Infrastructure. Agents are even less effective in tasks like scaling an ecommerce site to 10K active uses while maintaining 99.99% reliability. LLMs' knowledge is still relatively limited with respect to infrastructure and the complex tradeoffs good engineers must make, so I rarely trust them for critical infra decisions. Building good infrastructure often requires a period of testing and experimentation, and coding agents can help with that, but ultimately that’s a significant bottleneck where fast AI coding does not help much. Lastly, finding infrastructure bugs — say, a subtle network misconfiguration — can be incredibly difficult and requires deep engineering expertise. Thus, I’ve found that coding agents accelerate critical infrastructure even less than backend development.

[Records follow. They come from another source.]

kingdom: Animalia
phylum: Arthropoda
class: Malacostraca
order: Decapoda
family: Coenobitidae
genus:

Research. Coding agents accelerate research work even less. Research involves thinking through new ideas, formulating hypotheses, running experiments, interpreting them to potentially modify the hypotheses, and iterating until we reach conclusions. Coding agents can speed up the pace at which we can write research code. (I also use coding agents to help me orchestrate and keep track of experiments, which makes it easier for a single researcher to manage more experiments.) But there is a lot of work in research other than coding, and today’s agents help with research only marginally.
Categorizing software work into frontend, backend, infra, and research is an extreme simplification, but having a simple mental model for how much different tasks have sped up has been useful for how I organize software teams. For example, I now ask front-end teams to implement products dramatically faster than a year ago, but my expectations for research teams have not shifted nearly as much.
I am fascinated by how to organize software teams to use coding agents to achieve speed, and will keep sharing my findings in future posts.